Still, the play percolates with sharp dialogue, quick shifts in dynamics– dramatic to comic (I will never forget the name Dick “Felcher.”) and potent insight about transgression and forgiveness; what self-hatred does to anyone marginalized by society; how it yokes together violence and eroticism (It did not escape me that the worst thing Daniel as a gay man could call a flamboyantly effeminate gay schoolmate whom he loathed, was A GIRL.); how parents unwittingly bully their children; how writers syphon off the lives of others in an attempt to understand themselves; how we deceive ourselves; and ultimately how the power of narrative and the creative process redeem our complex experiences as flawed human beings.

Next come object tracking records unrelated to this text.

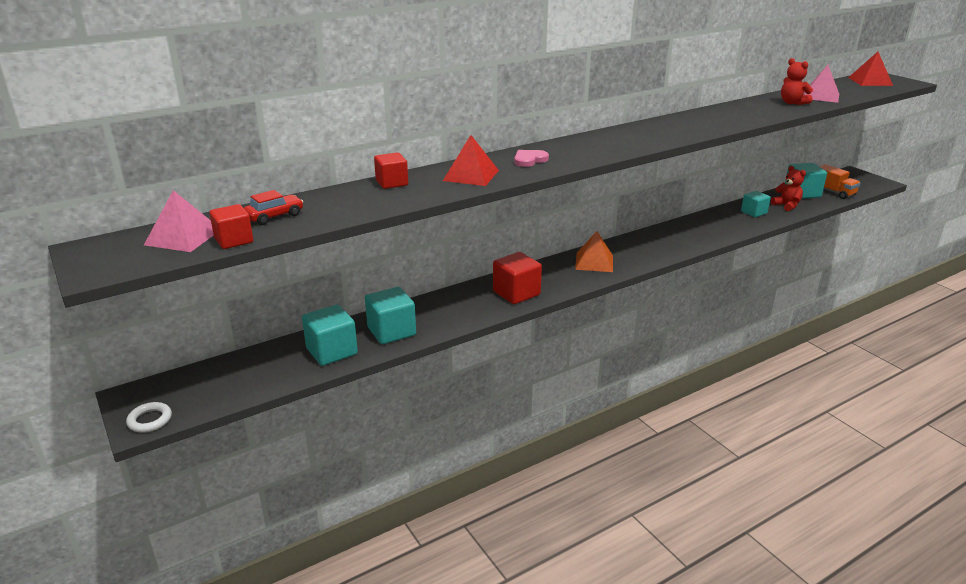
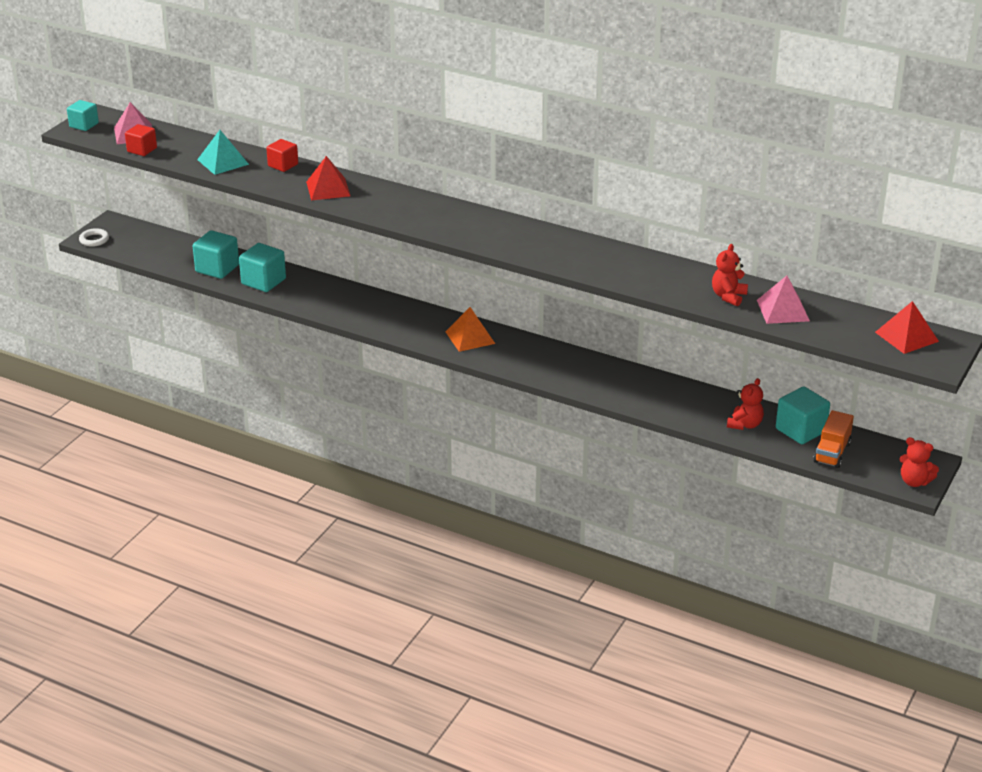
camera: 60 degrees right, 5 degrees up
red car [244,190,303,225] -> none
red cube [493,252,542,304] -> none
pink heart [514,150,549,167] -> none
turquoise cube [741,191,771,217] -> turquoise cube moved to [67,100,99,131]
none -> turquoise pyramid [197,130,249,175]
none -> red teddy bear [899,437,939,487]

These performances are first rate. Zachary Booth is by turns sweet, smart, and cruel. We watch him morph moment to moment, from naive student, to assured cerebral writer, to wounded son, to hunky man on the make; our perceptions shift from who we think he is, to who he really is, and who he wants to be. The performance is fluid, transparent, and charismatic.
Tina Chilip navigates her role as mother, entrepreneur, divorcee, and immigrant daughter with aplomb even as her part becomes overly burdened with thematic explanations in the last third, as if the playwright wanted to be sure we GOT IT–and she’s going to give it to us. Nevertheless she too, is charismatic and compelling.
AFTER ALL THE TERRIBLE THINGS I DO— it’s a good thing to see this. At the BCA’s Calderwood Pavilion through June 21!